EXERCISE INPUT:
==*==

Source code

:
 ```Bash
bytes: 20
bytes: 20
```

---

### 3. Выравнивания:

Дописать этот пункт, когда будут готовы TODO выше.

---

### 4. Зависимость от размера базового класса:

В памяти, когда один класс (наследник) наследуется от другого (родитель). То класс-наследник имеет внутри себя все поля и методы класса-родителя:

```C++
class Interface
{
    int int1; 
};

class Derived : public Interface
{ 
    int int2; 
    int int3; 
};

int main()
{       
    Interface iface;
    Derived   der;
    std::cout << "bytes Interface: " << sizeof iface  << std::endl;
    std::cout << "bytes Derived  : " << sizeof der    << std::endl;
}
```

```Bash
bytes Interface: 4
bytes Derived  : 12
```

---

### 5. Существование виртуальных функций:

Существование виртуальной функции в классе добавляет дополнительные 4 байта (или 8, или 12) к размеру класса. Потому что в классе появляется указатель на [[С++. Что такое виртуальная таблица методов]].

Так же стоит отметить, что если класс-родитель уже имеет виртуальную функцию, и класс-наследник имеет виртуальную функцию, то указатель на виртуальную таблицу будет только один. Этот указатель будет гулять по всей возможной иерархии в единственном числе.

==*==

DIRECTIONS FOR THIS TASK:
Write out each line of the data that holds the string "class".

EXPECTED OUTPUT:
class Interface
class Derived : public Interface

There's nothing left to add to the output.